▶ Dataset excerpts
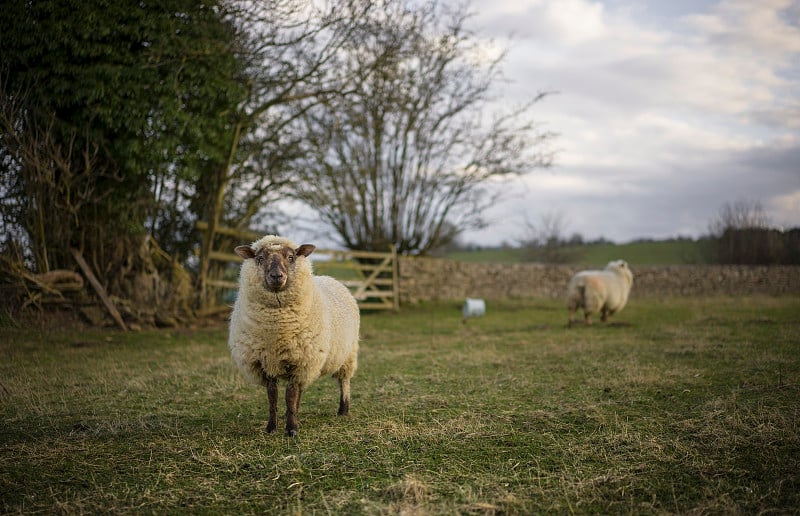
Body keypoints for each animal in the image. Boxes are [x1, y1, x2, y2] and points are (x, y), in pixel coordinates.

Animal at [228, 236, 360, 438]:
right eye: (260, 258)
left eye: (291, 257)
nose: (276, 276)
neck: (276, 330)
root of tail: (331, 279)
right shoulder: (266, 363)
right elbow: (273, 397)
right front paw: (271, 427)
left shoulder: (299, 361)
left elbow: (290, 396)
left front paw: (291, 429)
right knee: (301, 388)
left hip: (347, 354)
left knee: (343, 381)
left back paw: (343, 410)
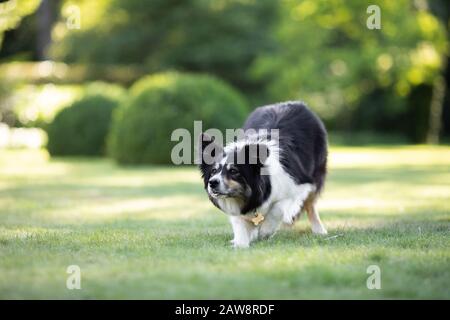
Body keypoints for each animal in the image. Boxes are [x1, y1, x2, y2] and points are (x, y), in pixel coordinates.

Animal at [199, 101, 328, 249]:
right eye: (213, 171)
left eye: (234, 171)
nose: (212, 183)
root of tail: (297, 103)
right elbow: (239, 223)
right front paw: (240, 242)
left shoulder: (300, 186)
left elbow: (278, 208)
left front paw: (265, 231)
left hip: (317, 175)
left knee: (310, 205)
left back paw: (319, 230)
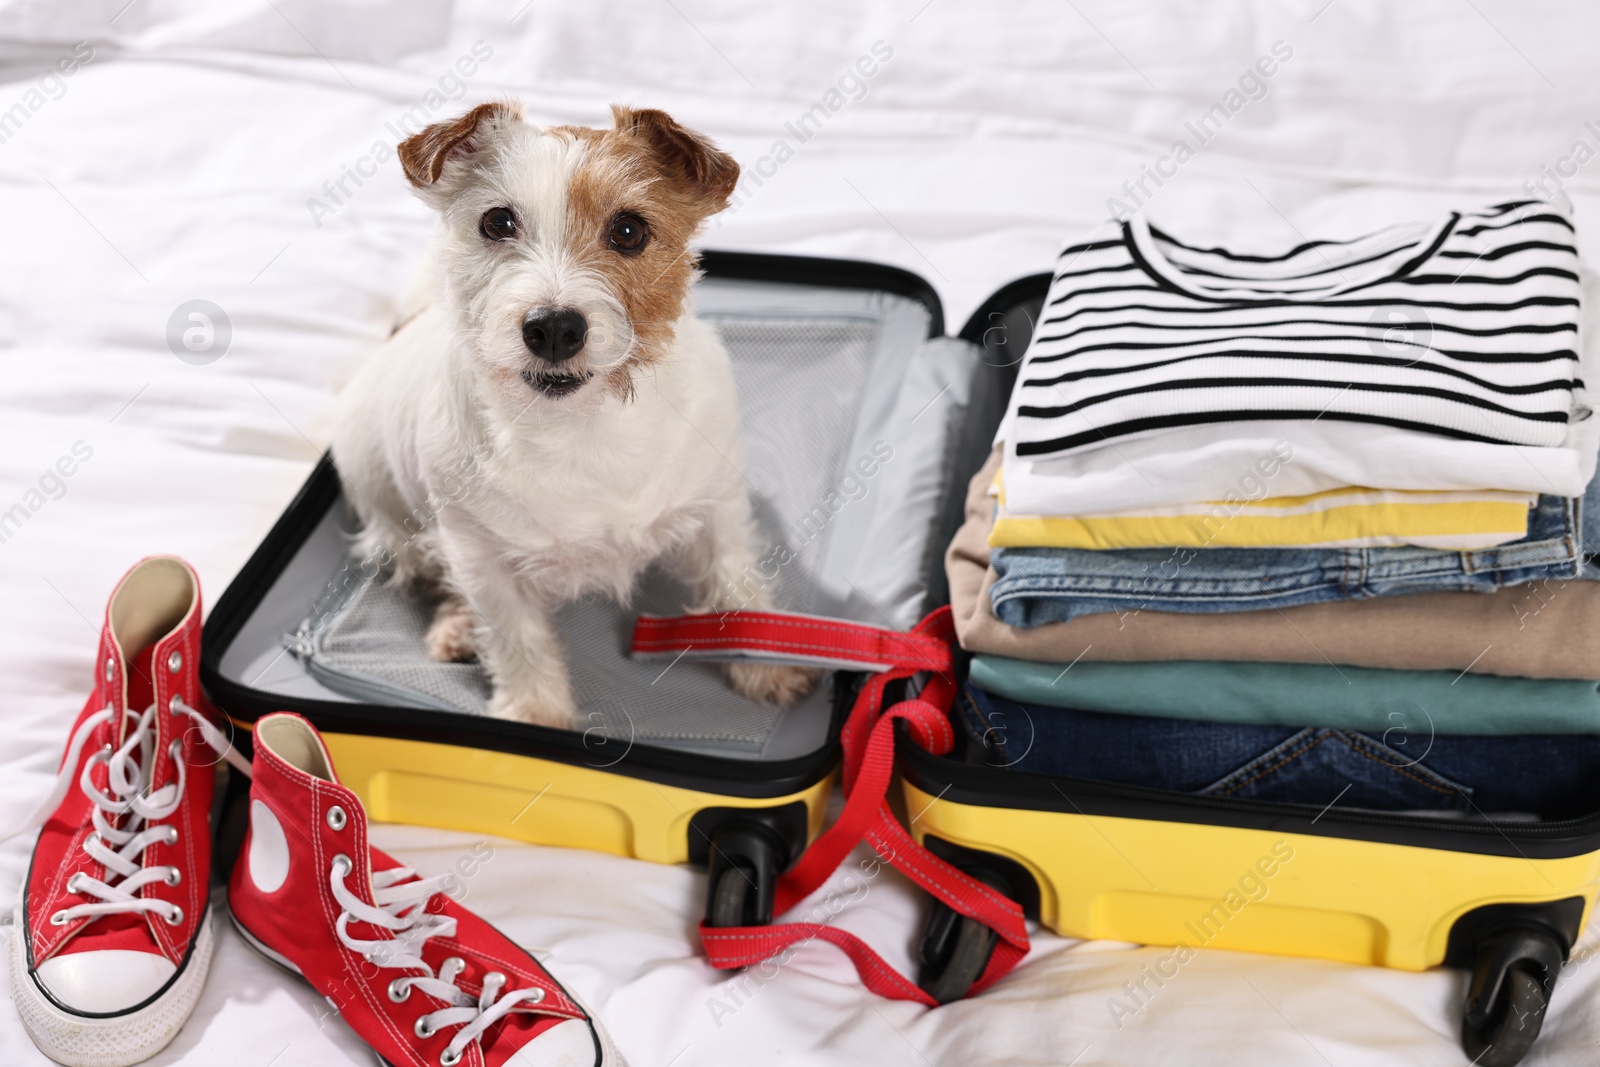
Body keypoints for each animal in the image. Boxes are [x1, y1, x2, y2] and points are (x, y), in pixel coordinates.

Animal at [332, 102, 819, 726]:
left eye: (629, 230)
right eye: (497, 222)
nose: (554, 328)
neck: (587, 427)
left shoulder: (717, 511)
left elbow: (735, 589)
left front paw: (766, 663)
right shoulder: (482, 560)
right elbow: (517, 639)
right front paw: (535, 715)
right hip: (397, 523)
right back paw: (458, 627)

▶ Task to complete
Give all the entries again exactly, dropping each picture.

▶ Task output
Body keypoints for each animal in the image. Boxes are [x1, y1, x2, y2] and points are (x, y), in pixel coordinates.

Animal at [228, 236, 360, 438]:
right eye: (260, 258)
left eye: (291, 257)
nose: (276, 276)
neck: (276, 330)
root of tail: (331, 279)
right shoulder: (266, 363)
right elbow: (273, 397)
right front paw: (271, 427)
left shoulder: (299, 361)
left elbow: (290, 396)
left front paw: (291, 429)
right knee: (301, 388)
left hip: (347, 354)
left knee: (343, 381)
left back paw: (343, 410)
Body keypoints for each animal in the image. Boxes are [x1, y1, x2, y2] and points are (x, y), in pixel coordinates.

Animal at [199, 101, 328, 249]:
right eye: (213, 171)
left eye: (234, 171)
nose: (212, 183)
root of tail: (297, 103)
right elbow: (239, 223)
right front paw: (240, 242)
left shoulder: (300, 186)
left elbow: (278, 208)
left front paw: (265, 231)
left hip: (317, 175)
left knee: (310, 205)
left back paw: (319, 230)
Body keypoints for each animal in the image. Boxes are [x1, y1, x2, y2] and points are (x, y), in pixel coordinates.

Animal at [332, 102, 819, 726]:
left eye: (629, 230)
right eye: (497, 222)
nose: (554, 328)
neck: (587, 427)
left shoulder: (717, 511)
left elbow: (735, 589)
left front paw: (766, 663)
right shoulder: (482, 560)
right elbow: (517, 639)
right front paw: (535, 715)
right hip: (397, 523)
right back paw: (458, 627)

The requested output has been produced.